### EXERCISE REQUIREMENTS:
Reproduce the sum–product text starting at "Since this paper" and ending at "since their original.", substituting "advance" for "breakthrough".

Breaking the 6/5 threshold for sums and products modulo a prime

Additive Combinatorics, ,

Ilya Shkredov and I just released our preprint, “Breaking the 6/5 threshold for sums and products modulo a prime.”

Since this paper of Roche–Newton, Rudnev, and Shkredov, the best bound for the sum–product problem in {\mathbb{F}_p} was given by the following.

Theorem (Sum–Product): Let {A \subset \mathbb{F}_p} of size at most {p^{5/8}}. Then

\displaystyle |A+A| + |AA| \gg |A|^{6/5}. \ \ \spadesuit

The major breakthrough was a point–plane incidence theorem of Rudnev. Let us recall their proof, which has been simplified since their original.

We consider the set of points and lines

\displaystyle P = (A+A) \times (AA), \ \ \ \mathcal{L} = \{(u,v) \in \mathbb{F}_p^2 : v = a(u - c)\}_{a , c \in A}.

### PROVIDED DATA:

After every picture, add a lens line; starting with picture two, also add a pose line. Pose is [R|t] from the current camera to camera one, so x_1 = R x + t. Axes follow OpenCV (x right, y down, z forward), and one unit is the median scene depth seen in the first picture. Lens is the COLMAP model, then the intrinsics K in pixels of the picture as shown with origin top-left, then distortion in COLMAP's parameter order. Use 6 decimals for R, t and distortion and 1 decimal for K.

---

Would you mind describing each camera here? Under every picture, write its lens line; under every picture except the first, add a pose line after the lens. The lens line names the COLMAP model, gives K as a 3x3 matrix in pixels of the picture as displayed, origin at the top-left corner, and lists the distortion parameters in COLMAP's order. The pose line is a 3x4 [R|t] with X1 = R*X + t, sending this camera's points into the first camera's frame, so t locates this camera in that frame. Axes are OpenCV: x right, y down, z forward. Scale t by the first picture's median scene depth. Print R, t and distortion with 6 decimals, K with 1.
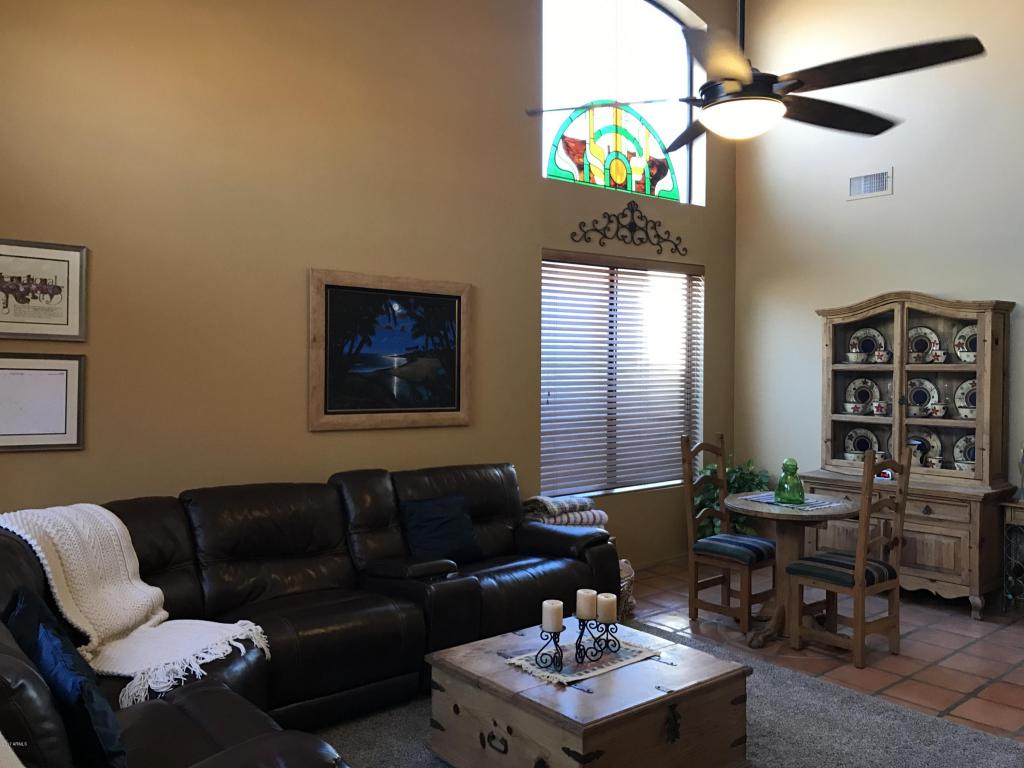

### REPLY:
Since this paper of Roche–Newton, Rudnev, and Shkredov, the best bound for the sum–product problem in {\mathbb{F}_p} was given by the following.

Theorem (Sum–Product): Let {A \subset \mathbb{F}_p} of size at most {p^{5/8}}. Then

\displaystyle |A+A| + |AA| \gg |A|^{6/5}. \ \ \spadesuit

The major advance was a point–plane incidence theorem of Rudnev. Let us recall their proof, which has been simplified since their original.